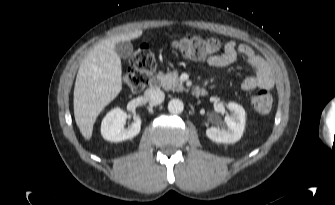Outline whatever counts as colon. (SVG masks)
Listing matches in <instances>:
<instances>
[{
  "mask_svg": "<svg viewBox=\"0 0 335 205\" xmlns=\"http://www.w3.org/2000/svg\"><path fill=\"white\" fill-rule=\"evenodd\" d=\"M219 46V42L211 38L193 36L182 41L183 52L196 59L210 57ZM129 63L126 84L134 92L141 91L148 85L155 68V55L147 44H143L134 52ZM254 103L258 109L267 110L271 106V96L268 92L261 91L255 96Z\"/></svg>",
  "mask_w": 335,
  "mask_h": 205,
  "instance_id": "5ec220e1",
  "label": "colon"
}]
</instances>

Your task :: Convert the records above into a Markdown table with the columns "Row" and "Line": give each line of the records its own row, numbered in order, and skip any blank lines. Omit the pictures from your answer.

The reply ::
| Row | Line |
|---|---|
| 1 | Outline whatever counts as colon. (SVG masks) |
| 2 | Listing matches in <instances>: |
| 3 | <instances> |
| 4 | [{ |
| 5 |   "mask_svg": "<svg viewBox=\"0 0 335 205\" xmlns=\"http://www.w3.org/2000/svg\"><path fill=\"white\" fill-rule=\"evenodd\" d=\"M219 46V42L211 38L193 36L182 41L183 52L196 59L210 57ZM129 63L126 84L134 92L141 91L148 85L155 68V55L147 44H143L134 52ZM254 103L258 109L267 110L271 106V96L268 92L261 91L255 96Z\"/></svg>", |
| 6 |   "mask_w": 335, |
| 7 |   "mask_h": 205, |
| 8 |   "instance_id": "5ec220e1", |
| 9 |   "label": "colon" |
| 10 | }] |
| 11 | </instances> |